start EXERCISE MATERIAL

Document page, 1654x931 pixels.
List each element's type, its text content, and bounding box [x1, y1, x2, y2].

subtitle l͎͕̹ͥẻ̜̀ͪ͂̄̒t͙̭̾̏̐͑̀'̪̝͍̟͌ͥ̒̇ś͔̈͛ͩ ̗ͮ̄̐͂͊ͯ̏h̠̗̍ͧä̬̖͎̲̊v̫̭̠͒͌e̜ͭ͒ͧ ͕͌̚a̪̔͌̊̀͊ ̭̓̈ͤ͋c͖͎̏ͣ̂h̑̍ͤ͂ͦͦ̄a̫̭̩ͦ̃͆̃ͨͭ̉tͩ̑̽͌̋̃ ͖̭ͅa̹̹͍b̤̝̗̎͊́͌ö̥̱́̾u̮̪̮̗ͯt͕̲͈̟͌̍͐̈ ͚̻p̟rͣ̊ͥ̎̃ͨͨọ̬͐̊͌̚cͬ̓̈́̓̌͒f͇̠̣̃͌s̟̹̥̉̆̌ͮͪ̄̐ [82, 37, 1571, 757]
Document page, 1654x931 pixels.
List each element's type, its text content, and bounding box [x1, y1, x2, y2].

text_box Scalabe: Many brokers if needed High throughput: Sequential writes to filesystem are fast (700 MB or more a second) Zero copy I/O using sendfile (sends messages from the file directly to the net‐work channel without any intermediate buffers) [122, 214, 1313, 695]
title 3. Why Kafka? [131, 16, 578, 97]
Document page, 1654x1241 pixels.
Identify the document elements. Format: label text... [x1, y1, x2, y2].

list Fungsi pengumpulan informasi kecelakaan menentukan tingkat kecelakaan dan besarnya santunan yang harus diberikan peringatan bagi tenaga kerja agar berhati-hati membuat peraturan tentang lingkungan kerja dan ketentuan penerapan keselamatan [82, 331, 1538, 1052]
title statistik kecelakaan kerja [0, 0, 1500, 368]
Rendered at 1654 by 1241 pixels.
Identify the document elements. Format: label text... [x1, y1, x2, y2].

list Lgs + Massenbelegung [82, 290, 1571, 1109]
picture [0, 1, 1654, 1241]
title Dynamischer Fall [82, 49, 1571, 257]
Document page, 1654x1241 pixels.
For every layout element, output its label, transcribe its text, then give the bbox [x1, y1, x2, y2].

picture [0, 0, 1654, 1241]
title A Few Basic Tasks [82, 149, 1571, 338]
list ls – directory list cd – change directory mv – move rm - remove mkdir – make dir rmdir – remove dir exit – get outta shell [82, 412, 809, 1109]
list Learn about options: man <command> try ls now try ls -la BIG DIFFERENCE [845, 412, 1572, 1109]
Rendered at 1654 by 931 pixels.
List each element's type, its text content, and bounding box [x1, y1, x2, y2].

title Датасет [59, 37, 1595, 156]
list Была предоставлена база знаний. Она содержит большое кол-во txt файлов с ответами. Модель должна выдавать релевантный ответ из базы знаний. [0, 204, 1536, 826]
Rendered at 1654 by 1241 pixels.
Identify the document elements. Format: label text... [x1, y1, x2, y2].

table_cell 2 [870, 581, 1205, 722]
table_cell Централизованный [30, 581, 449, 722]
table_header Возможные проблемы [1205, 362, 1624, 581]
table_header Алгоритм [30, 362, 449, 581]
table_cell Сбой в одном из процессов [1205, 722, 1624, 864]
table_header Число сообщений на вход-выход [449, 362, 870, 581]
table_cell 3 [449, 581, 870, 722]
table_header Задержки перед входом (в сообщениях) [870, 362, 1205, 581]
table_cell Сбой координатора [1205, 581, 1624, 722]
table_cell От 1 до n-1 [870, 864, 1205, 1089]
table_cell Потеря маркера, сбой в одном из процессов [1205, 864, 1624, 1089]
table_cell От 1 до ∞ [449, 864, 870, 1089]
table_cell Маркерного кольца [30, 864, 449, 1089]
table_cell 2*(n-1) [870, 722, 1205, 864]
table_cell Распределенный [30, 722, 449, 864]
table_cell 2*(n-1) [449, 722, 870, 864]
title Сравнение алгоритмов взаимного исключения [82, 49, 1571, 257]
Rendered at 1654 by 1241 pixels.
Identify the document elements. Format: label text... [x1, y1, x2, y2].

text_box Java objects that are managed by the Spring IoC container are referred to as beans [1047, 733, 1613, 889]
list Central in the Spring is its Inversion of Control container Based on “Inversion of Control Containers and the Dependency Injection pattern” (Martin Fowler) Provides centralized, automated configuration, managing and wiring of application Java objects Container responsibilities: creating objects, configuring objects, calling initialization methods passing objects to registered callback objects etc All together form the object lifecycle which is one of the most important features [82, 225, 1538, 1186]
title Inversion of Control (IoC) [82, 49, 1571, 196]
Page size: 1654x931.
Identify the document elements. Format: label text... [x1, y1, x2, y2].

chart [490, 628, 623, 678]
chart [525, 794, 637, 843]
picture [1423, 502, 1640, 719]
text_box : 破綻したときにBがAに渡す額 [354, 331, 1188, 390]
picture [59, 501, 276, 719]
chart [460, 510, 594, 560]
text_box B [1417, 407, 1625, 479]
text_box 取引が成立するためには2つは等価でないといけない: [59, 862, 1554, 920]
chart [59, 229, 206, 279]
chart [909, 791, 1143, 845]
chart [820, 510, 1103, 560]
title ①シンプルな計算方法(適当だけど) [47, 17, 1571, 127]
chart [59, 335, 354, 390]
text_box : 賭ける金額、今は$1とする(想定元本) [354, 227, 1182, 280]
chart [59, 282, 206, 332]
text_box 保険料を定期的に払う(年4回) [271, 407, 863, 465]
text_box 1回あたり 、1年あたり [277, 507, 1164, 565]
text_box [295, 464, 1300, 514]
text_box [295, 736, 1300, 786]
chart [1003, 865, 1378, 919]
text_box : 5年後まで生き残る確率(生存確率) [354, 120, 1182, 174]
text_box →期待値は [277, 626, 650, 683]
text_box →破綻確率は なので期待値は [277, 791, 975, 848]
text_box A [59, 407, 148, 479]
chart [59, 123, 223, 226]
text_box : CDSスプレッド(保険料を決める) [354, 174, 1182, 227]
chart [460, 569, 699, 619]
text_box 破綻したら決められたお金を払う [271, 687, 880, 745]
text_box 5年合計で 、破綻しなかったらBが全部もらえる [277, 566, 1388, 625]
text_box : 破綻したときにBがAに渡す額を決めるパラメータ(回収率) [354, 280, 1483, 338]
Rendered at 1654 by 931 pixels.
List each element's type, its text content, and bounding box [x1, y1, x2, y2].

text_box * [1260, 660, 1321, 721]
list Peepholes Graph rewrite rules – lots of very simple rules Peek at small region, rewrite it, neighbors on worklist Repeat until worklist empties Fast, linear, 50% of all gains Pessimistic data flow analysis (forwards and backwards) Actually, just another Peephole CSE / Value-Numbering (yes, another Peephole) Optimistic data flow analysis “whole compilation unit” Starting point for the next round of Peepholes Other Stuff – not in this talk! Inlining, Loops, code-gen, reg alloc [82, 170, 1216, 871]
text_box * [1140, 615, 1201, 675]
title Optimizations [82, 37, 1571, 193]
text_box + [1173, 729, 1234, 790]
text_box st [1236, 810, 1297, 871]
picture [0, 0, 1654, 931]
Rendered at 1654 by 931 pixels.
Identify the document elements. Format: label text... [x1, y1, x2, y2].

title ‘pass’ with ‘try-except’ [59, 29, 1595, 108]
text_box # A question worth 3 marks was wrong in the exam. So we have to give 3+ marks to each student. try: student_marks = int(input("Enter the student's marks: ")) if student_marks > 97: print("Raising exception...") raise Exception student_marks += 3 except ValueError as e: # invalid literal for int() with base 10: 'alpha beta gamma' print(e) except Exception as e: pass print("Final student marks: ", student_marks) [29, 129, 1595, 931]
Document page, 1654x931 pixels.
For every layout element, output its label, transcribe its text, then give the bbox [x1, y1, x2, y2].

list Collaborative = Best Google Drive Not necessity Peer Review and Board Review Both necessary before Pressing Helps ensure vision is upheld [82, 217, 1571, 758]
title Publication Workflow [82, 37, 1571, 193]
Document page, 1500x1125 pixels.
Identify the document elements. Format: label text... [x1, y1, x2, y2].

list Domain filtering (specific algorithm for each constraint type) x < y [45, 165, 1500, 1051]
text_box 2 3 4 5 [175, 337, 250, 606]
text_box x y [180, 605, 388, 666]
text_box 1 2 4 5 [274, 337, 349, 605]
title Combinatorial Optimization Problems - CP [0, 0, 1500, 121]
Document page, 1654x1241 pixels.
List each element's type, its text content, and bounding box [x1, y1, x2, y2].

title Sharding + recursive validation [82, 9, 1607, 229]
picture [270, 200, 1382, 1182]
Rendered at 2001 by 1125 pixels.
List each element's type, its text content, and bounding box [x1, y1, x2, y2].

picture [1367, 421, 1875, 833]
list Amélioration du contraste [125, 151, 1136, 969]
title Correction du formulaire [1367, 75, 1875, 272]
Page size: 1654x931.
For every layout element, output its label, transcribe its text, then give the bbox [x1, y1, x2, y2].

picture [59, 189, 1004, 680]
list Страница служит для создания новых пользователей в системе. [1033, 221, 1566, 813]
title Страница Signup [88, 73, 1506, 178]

end EXERCISE MATERIAL

INSTRUCTIONS TO FOLLOW
Convert the material, starting at its beginning and ending at the line that contains "37, 1571, 757]", into a two-column CSV headed instruction and response. Each row should place a text in the instruction column and its answer in the response column, with every field quoted and line breaks replaced by spaces.

SOLUTION TO THE PROBLEM
instruction,response
"Document page, 1654x931 pixels. List each element's type, its text content, and bounding box [x1, y1, x2, y2].","subtitle l͎͕̹ͥẻ̜̀ͪ͂̄̒t͙̭̾̏̐͑̀'̪̝͍̟͌ͥ̒̇ś͔̈͛ͩ ̗ͮ̄̐͂͊ͯ̏h̠̗̍ͧä̬̖͎̲̊v̫̭̠͒͌e̜ͭ͒ͧ ͕͌̚a̪̔͌̊̀͊ ̭̓̈ͤ͋c͖͎̏ͣ̂h̑̍ͤ͂ͦͦ̄a̫̭̩ͦ̃͆̃ͨͭ̉tͩ̑̽͌̋̃ ͖̭ͅa̹̹͍b̤̝̗̎͊́͌ö̥̱́̾u̮̪̮̗ͯt͕̲͈̟͌̍͐̈ ͚̻p̟rͣ̊ͥ̎̃ͨͨọ̬͐̊͌̚cͬ̓̈́̓̌͒f͇̠̣̃͌s̟̹̥̉̆̌ͮͪ̄̐ [82, 37, 1571, 757]"